▶ _The exercise_: Write out the essay about grieving the family dog in full, word for word.

I tear up thinking about this. He was my dad’s best companion, the ONLY dog my mom ever truly liked (miracle) and his little foxy face was beautiful. Now, when my dad hikes, he’ll be alone. When my mom sits and reads her books late at night, there will be no clink down the hallway, no warm dog sitting at her feet. I never thought I’d weep over a dog, but I cannot stop the tears from flowing.
Death, even the death of a dog, can bring out a lot of buried emotion. I had to stop crying over Max, so I decided to go for a run. On this run, the song “Wide Open Spaces” by the Dixie Chicks came on. The last time I listened to that song, I was driving in the car with my mom, on the road, moving my entire life to the Midwest. Also, I think anyone my age can admit, that song is just plain nostalgic. So of course, more tears came.
The pain of missing my family became too much to handle. Remembering my amazing childhood and the home my parents unselfishly provided for me was beyond what I could handle in that moment. They put us before everything. There were never selfish impulses or desires that got in the way of their family. They are strong and trustworthy. My mom is exactly the kind of woman I want to be. When I think of my family my heart practically bursts out of my chest.
I broke down, ended my run, and called my mom. I just had to sob on the phone with her and thank her for the love she always showed me. My “adult” heart asked like a child, “Why can’t things just be the way they used to be?” And like the amazing mom she is, she reminded me just exactly WHY. The community I mentioned above, for starters. The husband I now have. The three kids who are in my life. The amazing job I find myself in. The people who have crossed my path and who are dear friends now, unexpectedly. The way even my family has grown since I moved.

[Dataset records]
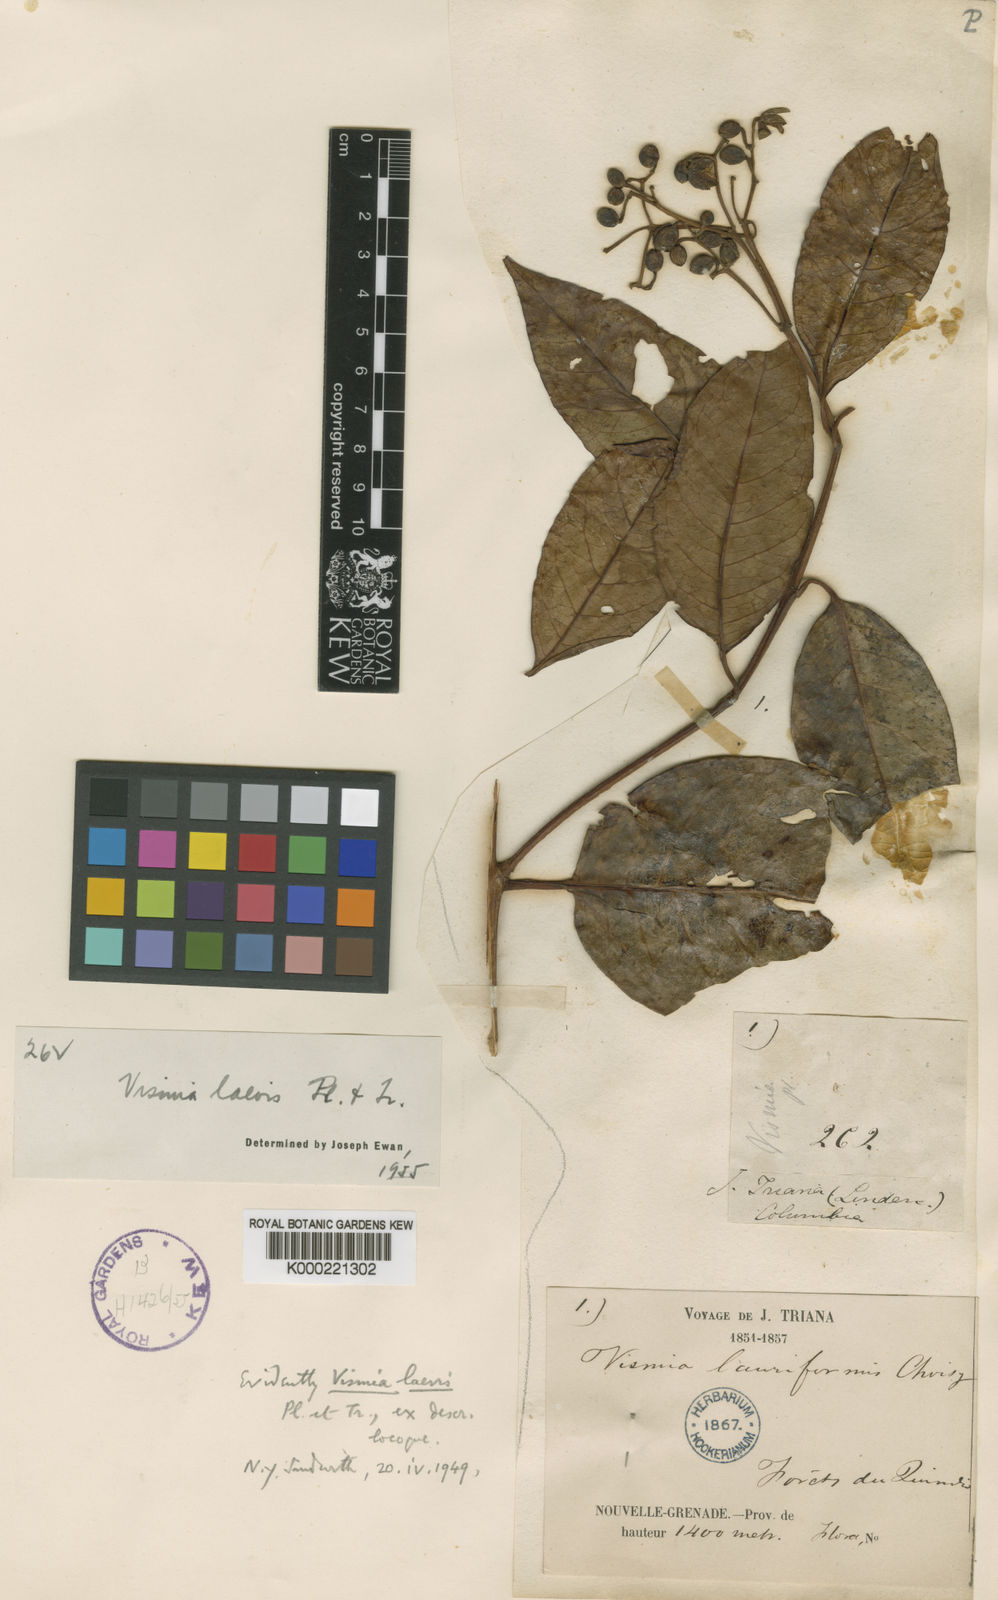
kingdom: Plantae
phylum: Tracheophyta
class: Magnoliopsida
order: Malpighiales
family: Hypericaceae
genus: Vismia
* * *
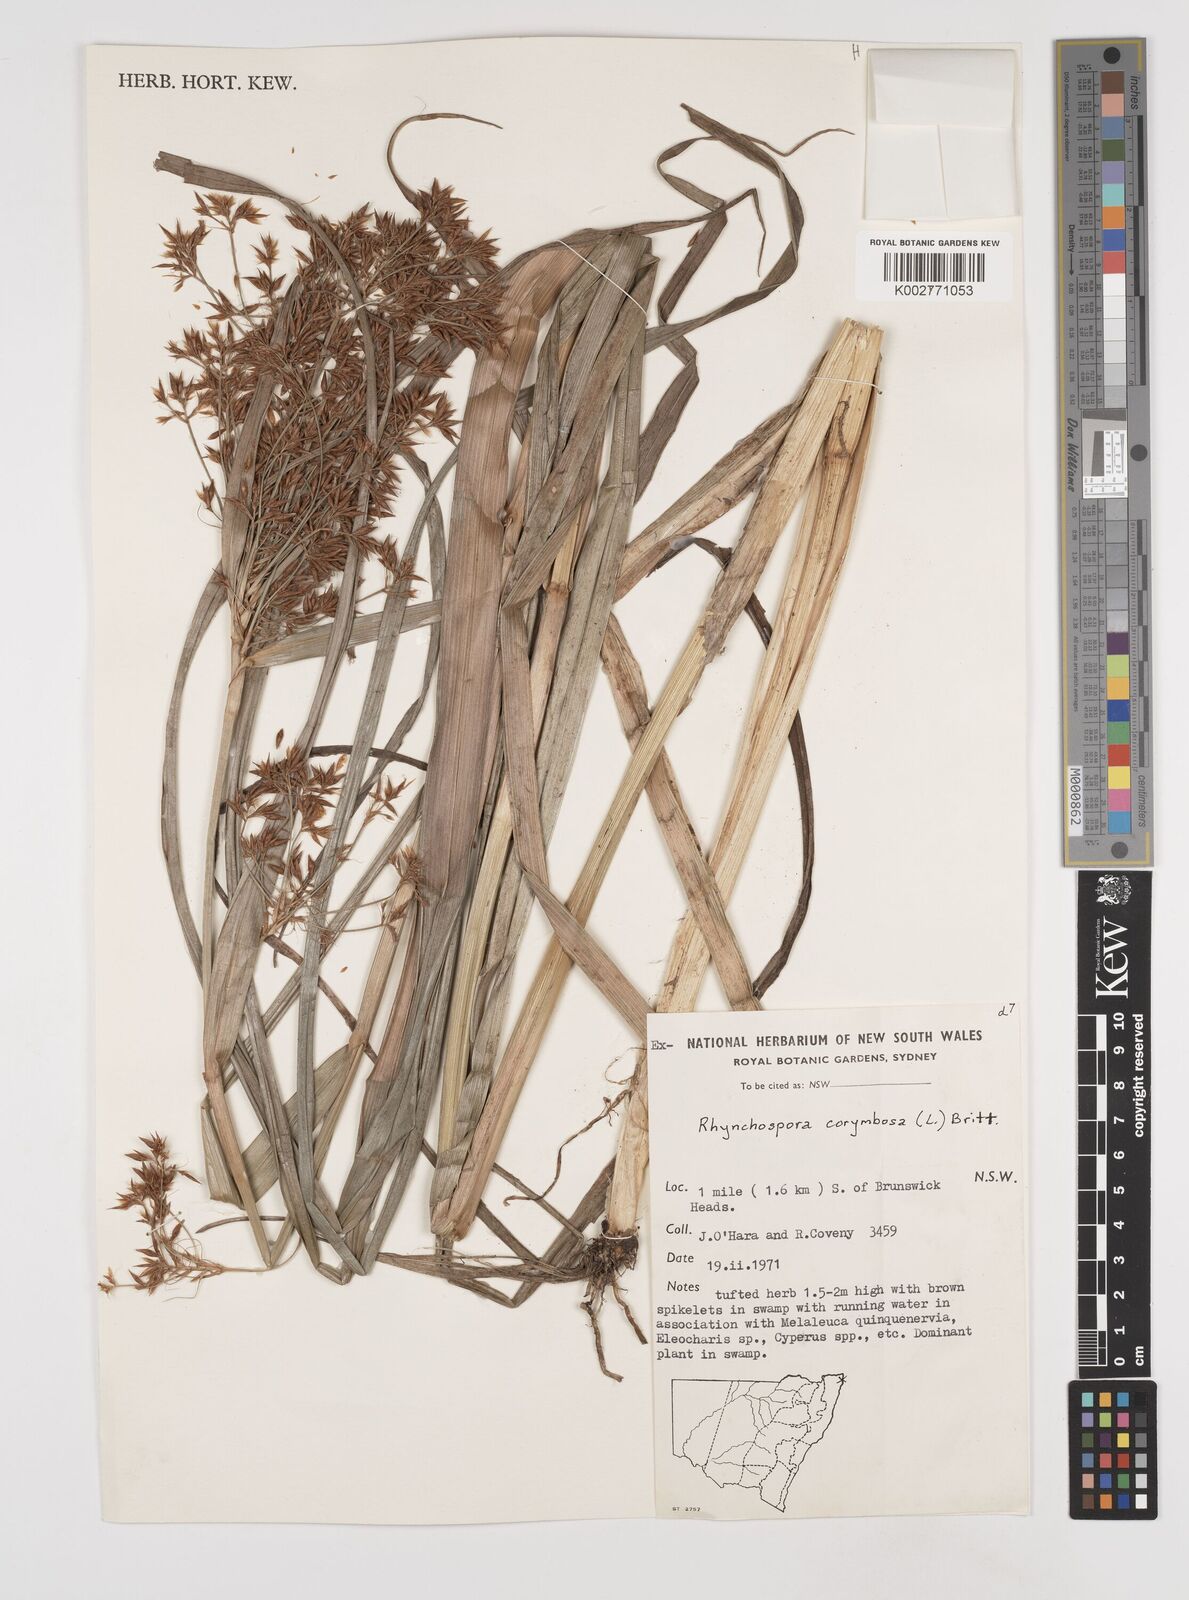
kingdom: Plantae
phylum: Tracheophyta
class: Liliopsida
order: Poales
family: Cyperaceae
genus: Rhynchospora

▶ _Worked answer_:
I tear up thinking about this. He was my dad’s best companion, the ONLY dog my mom ever truly liked (miracle) and his little foxy face was beautiful. Now, when my dad hikes, he’ll be alone. When my mom sits and reads her books late at night, there will be no clink down the hallway, no warm dog sitting at her feet. I never thought I’d weep over a dog, but I cannot stop the tears from flowing.
Death, even the death of a dog, can bring out a lot of buried emotion. I had to stop crying over Max, so I decided to go for a run. On this run, the song “Wide Open Spaces” by the Dixie Chicks came on. The last time I listened to that song, I was driving in the car with my mom, on the road, moving my entire life to the Midwest. Also, I think anyone my age can admit, that song is just plain nostalgic. So of course, more tears came.
The pain of missing my family became too much to handle. Remembering my amazing childhood and the home my parents unselfishly provided for me was beyond what I could handle in that moment. They put us before everything. There were never selfish impulses or desires that got in the way of their family. They are strong and trustworthy. My mom is exactly the kind of woman I want to be. When I think of my family my heart practically bursts out of my chest.
I broke down, ended my run, and called my mom. I just had to sob on the phone with her and thank her for the love she always showed me. My “adult” heart asked like a child, “Why can’t things just be the way they used to be?” And like the amazing mom she is, she reminded me just exactly WHY. The community I mentioned above, for starters. The husband I now have. The three kids who are in my life. The amazing job I find myself in. The people who have crossed my path and who are dear friends now, unexpectedly. The way even my family has grown since I moved.